For nigh-on forty years, the Brazilian photographer Sebastiao Salgado has been roaming the globe, travelling from the jungles of Papua New Guinea to the wilds of Siberia via the deserts of Africa in order to bring back images that might illustrate other cultures, other lives. Given the territory Salgado has so far covered, it’s scant surprise his trajectory should eventually have aligned with that of Teutonic culture vulture Wim Wenders, keen proponent of the restless life. In
The Salt of the Earth, Wenders’ thoroughgoing profile of Salgado, these two fellow travellers finally train their cameras upon one another.

Wenders has found a grabby way into this oeuvre: Salgado’s reputation-making studies of latter-day Brazilian goldmines, so complex in their directionality, their apparently infinite flow of bodies, that they can’t fail to catch, hold and dazzle the casual observer’s eye. It’s a hell of a slideshow – some resembling Etcher etchings, the more infernal approaching Breughel’s canvasses – and remounting each photograph on the cinema screen, that ultimate lightbox, only points up dimensions that might have gone hidden or overlooked in a gallery context.
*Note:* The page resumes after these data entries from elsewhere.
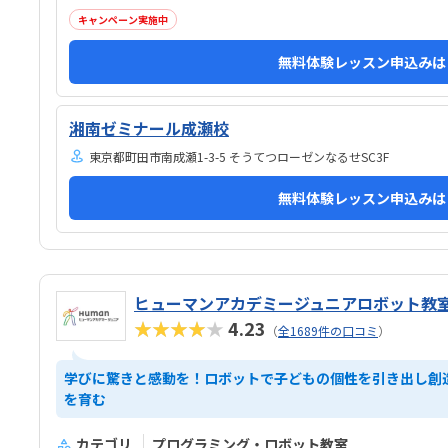
キャンペーン実施中
無料体験レッスン申込みは
湘南ゼミナール成瀬校
東京都町田市南成瀬1-3-5 そうてつローゼンなるせSC3F
無料体験レッスン申込みは
ヒューマンアカデミージュニアロボット教
★★★★★
4.23
（
全1689件の口コミ
）
学びに驚きと感動を！ロボットで子どもの個性を引き出し創
を育む
カテゴリ
プログラミング・ロボット教室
Time and again here, a notionally 2D image opens up to reveal a way of life, a philosophy, a vision. We’re offered a major insight into Salgado’s MO during an Arctic excursion (captured by his son Juliano, on what must have been a fairly extreme dads-and-lads outing), where the photographer repeatedly resists the temptation to snap a polar bear as “there’s nothing in the background, no action”. This eye, you sense, is searching for the ways in which its subjects interact with the landscape, or one another; the form of narrative photography this process yields proves ideal for sustained cinematic study.
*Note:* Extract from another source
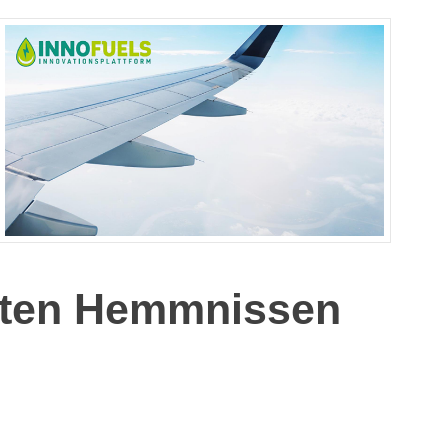
erten Hemmnissen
A lesser documentarist might well have coasted on these endlessly striking, provocative images. Any lingering traces of compassion fatigue in the viewer will be scrubbed away by successive sets showing dead babies in 1970s Brazil (where infant mortality is through the roof), famine-stricken bodies in mid-80s Ethiopia (the crisis inherent in each image somehow going far beyond the usual Live Aid reportage), and the carnage in Rwanda as the civil war took hold in the 1990s; here, at least, Wenders knows he need do no more than show the pictures and allow the viewer to weigh their power for themselves.

In the linking segments, though, Wenders comes up with images all his own. Inscribing faces and forms in ravishing, high-definition, high-contrast black-and-white, he takes a particular care to situate Salgado within the landscape he’s most often found within, be that the darkroom or his self-created Instituto Terra, a complete ecosystem the photographer has cultivated back in his homeland as a site of renewal, and a counterbalance to all the destruction his lens has recorded over the decades.
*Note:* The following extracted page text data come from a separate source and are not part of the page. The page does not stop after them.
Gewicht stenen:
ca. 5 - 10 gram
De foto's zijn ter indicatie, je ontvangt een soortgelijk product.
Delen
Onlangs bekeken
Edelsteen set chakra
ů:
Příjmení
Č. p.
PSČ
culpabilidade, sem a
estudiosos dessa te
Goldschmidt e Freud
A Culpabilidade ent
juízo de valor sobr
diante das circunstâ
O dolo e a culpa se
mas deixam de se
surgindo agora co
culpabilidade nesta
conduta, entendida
In other words, Wenders frames Salgado as assuredly and as meticulously as Salgado has forever framed his own subjects: seeking out the drama and struggle in the photographer’s life and highlighting the humanity in the gaze – that element of conscience that insists everything within the frame, whether human, animal or mineral, merits preservation for posterity and closer study. The result isn’t just a valuable, gorgeously illustrated chronicle of an extraordinary career; it’s also a quest to find better, sharper, more perceptive ways of looking at the world – and, indeed, at one another.

(MovieMail, July 2015)

The Salt of the Earth is reissued to cinemas today as part of Curzon's Wim Wenders retrospective, and available to rent via Curzon Home Cinema, Prime Video, Google Play, YouTube and Apple TV+.